In 1993, I visited the high school from which I graduated in 1959, where the principal was now a former classmate, graduating from our alma mater in the same graduation class. His current, and likely most significant claim to both fame and a legacy was that he converted much of the former cafeteria into computer labs, complete with millions of  dollars of hardware, and the necessary software to ensure the current crop of students were "up to date" with the rest of the province.
|Unfortunately, a significant group of First Nations students had to be withdrawn from that same school, under that same administration, and bussed some forty miles out of town to a private school, becuase  their experience of sanctioned racism made their life in that school intolerable.
So long as the computers were shiny and new, who cared about the culture in which students were expected to learn.
Students, in one of the grade twelve classes to whom I taught English, totalled their combined income from parttime jobs during the school, in the early 1980's. With approximately 30 students, the combined annual income was well over $18,000; today those figures would likely top $50,000, thereby making those same students ideal targets for the marketing seductions of the corporations for everything from the latest smart phone, I-Pad, I-pod, Tablet, laptop, head-sets, calculators and even  desk-top computers, not to mention the invasive and equally seductive ploys to induce the purchase of the latest fashions, the latest music, the latest make-up, hair fashions, shoes, and even motorcycles and autos.

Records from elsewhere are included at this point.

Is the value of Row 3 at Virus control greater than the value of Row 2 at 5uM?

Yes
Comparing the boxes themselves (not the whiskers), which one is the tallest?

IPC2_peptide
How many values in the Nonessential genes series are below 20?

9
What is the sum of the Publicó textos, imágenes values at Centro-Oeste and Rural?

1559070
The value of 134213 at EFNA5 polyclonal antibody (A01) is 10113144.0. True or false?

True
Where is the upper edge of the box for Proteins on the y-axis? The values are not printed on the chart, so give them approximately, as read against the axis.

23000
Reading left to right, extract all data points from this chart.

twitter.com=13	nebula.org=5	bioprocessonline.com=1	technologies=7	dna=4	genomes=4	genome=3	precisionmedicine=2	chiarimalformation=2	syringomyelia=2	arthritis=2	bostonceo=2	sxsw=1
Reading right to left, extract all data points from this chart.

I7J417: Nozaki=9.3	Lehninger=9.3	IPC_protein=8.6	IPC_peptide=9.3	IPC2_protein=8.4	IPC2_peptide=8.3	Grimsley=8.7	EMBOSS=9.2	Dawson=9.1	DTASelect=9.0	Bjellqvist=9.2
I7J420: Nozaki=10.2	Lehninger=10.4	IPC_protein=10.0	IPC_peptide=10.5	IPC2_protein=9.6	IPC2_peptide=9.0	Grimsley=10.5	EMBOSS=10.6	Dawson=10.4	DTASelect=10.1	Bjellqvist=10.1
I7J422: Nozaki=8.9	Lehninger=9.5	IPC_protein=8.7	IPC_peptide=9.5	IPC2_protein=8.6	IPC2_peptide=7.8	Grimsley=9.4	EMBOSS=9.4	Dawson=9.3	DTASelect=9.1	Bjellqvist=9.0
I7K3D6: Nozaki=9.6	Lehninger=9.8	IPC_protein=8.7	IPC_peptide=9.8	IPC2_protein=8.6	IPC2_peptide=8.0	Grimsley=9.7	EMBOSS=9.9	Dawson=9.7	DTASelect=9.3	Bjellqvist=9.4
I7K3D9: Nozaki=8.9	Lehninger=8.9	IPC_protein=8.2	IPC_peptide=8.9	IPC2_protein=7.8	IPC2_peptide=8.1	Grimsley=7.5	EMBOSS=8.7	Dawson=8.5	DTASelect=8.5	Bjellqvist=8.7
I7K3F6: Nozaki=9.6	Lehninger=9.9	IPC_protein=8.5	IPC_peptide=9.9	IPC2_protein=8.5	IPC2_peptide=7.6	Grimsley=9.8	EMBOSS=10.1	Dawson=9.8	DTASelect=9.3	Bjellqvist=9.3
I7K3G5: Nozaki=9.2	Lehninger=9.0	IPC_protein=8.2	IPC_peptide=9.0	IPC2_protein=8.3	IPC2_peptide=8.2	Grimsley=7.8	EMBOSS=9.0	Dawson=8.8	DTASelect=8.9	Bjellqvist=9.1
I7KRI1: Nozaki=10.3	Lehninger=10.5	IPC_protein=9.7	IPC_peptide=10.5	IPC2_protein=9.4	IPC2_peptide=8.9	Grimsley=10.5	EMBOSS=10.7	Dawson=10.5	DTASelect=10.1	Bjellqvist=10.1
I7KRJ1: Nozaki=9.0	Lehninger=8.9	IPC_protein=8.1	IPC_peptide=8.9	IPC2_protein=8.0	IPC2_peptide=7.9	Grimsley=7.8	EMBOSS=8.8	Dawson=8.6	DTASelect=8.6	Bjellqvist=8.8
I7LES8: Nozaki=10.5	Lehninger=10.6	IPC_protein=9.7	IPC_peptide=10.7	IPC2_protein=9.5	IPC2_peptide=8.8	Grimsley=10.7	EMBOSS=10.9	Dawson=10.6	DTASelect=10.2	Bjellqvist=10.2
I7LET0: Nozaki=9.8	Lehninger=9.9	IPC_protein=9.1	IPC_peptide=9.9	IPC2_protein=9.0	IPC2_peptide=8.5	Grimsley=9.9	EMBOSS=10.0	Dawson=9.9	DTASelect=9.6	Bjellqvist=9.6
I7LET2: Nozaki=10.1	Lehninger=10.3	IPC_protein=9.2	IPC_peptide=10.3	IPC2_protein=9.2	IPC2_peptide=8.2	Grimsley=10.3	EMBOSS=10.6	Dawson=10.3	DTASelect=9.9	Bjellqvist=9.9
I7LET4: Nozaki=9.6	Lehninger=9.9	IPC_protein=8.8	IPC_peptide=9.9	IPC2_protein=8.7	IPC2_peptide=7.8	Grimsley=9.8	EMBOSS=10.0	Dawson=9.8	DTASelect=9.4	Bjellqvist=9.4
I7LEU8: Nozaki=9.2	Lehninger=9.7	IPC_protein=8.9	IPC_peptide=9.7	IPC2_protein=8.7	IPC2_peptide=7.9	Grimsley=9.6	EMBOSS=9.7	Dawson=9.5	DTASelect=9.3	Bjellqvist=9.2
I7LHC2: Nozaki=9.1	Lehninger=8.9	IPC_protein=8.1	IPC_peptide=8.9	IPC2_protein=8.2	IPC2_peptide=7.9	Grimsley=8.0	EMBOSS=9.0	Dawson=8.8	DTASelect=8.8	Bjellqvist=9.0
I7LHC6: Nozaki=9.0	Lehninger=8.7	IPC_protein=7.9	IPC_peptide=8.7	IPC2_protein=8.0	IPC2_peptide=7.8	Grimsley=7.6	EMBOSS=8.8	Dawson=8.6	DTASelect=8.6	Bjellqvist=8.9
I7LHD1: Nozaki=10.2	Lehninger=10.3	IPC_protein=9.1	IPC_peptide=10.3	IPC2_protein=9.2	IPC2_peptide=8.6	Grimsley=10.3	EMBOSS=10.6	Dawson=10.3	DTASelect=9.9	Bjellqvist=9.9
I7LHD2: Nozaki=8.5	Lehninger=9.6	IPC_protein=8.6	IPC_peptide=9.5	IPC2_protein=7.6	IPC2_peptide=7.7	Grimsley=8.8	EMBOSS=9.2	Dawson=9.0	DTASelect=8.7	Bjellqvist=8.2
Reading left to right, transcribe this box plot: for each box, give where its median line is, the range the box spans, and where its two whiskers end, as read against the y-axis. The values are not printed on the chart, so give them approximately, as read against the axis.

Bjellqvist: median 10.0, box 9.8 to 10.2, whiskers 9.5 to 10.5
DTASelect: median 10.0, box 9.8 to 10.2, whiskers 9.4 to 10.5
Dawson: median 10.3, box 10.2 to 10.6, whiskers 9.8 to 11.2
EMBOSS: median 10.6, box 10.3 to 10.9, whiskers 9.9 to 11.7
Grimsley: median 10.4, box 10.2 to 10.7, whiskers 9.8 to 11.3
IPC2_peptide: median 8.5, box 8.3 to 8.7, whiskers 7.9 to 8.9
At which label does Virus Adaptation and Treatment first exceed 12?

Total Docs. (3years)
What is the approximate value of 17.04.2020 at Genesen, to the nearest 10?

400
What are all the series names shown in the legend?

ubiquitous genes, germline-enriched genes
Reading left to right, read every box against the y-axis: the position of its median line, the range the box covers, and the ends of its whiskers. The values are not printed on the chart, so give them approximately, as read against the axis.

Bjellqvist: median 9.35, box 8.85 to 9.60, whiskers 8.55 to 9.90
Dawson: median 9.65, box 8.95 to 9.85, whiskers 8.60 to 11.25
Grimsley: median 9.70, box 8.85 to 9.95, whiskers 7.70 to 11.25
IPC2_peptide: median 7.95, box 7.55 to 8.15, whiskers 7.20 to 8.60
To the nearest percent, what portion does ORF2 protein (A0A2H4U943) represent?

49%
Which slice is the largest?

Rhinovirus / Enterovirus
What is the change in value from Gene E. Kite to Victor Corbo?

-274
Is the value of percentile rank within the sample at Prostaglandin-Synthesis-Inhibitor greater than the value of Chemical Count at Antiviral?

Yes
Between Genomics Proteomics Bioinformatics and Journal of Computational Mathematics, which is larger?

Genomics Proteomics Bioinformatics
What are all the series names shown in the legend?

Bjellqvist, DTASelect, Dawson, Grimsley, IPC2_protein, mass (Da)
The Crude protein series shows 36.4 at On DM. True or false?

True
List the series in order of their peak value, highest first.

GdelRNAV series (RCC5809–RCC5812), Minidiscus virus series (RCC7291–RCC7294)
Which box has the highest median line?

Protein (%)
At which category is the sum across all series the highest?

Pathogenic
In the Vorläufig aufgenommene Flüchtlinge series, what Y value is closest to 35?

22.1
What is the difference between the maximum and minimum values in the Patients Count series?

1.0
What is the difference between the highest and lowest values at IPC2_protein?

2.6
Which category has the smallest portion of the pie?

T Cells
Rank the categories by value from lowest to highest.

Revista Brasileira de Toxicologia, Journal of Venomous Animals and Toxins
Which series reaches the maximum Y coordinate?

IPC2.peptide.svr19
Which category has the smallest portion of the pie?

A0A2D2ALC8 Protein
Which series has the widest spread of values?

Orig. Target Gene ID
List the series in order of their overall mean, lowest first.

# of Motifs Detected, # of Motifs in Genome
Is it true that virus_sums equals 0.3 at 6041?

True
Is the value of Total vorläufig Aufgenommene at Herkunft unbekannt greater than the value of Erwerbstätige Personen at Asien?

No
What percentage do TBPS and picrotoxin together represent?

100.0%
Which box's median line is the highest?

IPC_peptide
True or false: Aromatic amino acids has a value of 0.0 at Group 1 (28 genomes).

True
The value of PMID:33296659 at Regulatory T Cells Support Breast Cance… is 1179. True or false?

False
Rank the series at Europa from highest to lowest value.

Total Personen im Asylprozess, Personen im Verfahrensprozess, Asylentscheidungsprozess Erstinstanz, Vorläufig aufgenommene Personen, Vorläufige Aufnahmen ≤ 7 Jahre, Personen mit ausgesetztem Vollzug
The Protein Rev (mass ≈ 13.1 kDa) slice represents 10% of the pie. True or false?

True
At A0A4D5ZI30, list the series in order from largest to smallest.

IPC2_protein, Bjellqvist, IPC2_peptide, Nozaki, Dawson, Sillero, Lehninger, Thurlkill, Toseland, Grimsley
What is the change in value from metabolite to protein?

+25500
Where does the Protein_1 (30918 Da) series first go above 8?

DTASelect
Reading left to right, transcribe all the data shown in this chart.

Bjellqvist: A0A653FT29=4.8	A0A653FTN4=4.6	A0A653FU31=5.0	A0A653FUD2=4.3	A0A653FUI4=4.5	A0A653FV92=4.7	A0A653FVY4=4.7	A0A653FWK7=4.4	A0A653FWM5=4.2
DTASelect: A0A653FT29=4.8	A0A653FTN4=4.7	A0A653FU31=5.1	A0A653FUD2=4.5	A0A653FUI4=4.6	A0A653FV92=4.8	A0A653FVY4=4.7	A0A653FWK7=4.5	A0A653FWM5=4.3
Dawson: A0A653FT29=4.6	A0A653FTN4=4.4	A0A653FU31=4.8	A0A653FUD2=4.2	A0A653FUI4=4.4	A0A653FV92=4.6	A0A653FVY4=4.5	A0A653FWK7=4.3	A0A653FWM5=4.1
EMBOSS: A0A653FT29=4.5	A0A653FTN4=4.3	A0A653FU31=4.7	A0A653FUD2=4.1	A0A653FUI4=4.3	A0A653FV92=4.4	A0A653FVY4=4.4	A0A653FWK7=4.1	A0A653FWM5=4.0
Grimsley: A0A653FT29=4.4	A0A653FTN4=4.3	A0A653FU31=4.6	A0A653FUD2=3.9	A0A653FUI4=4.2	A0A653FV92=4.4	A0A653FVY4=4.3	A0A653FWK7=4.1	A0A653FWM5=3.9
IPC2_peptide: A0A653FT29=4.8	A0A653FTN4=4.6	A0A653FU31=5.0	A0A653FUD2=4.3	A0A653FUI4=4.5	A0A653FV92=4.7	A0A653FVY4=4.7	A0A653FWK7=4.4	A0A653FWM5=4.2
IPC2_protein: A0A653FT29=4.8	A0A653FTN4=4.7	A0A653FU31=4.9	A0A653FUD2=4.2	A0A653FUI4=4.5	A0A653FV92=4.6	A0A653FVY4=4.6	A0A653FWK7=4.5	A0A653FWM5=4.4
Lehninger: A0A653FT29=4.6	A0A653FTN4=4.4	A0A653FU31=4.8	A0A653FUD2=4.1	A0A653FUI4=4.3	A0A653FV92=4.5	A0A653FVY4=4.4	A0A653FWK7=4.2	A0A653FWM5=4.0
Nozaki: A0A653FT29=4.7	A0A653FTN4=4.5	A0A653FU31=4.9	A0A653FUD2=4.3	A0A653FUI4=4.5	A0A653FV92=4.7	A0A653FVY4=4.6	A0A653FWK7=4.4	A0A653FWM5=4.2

This is a huge, relatively affluent and innocent population, whose buying habits are formed at a very early age, with or without their parents mature interventions.
There is no doubt that I feel sorry and saddened by the "rape of the innocents" committed "ethically" by many of the largest and most successful corporations, under our noses, our eyes, our ears and our sleeping consciences.
This dynamic is neither normal nor unstoppable and it will take all adults resisting together, with the cooperation of the hundreds of school boards across North America, to reduce the pillage and seduction of adolescents for the benefit and "best interests" of the mighty corporations.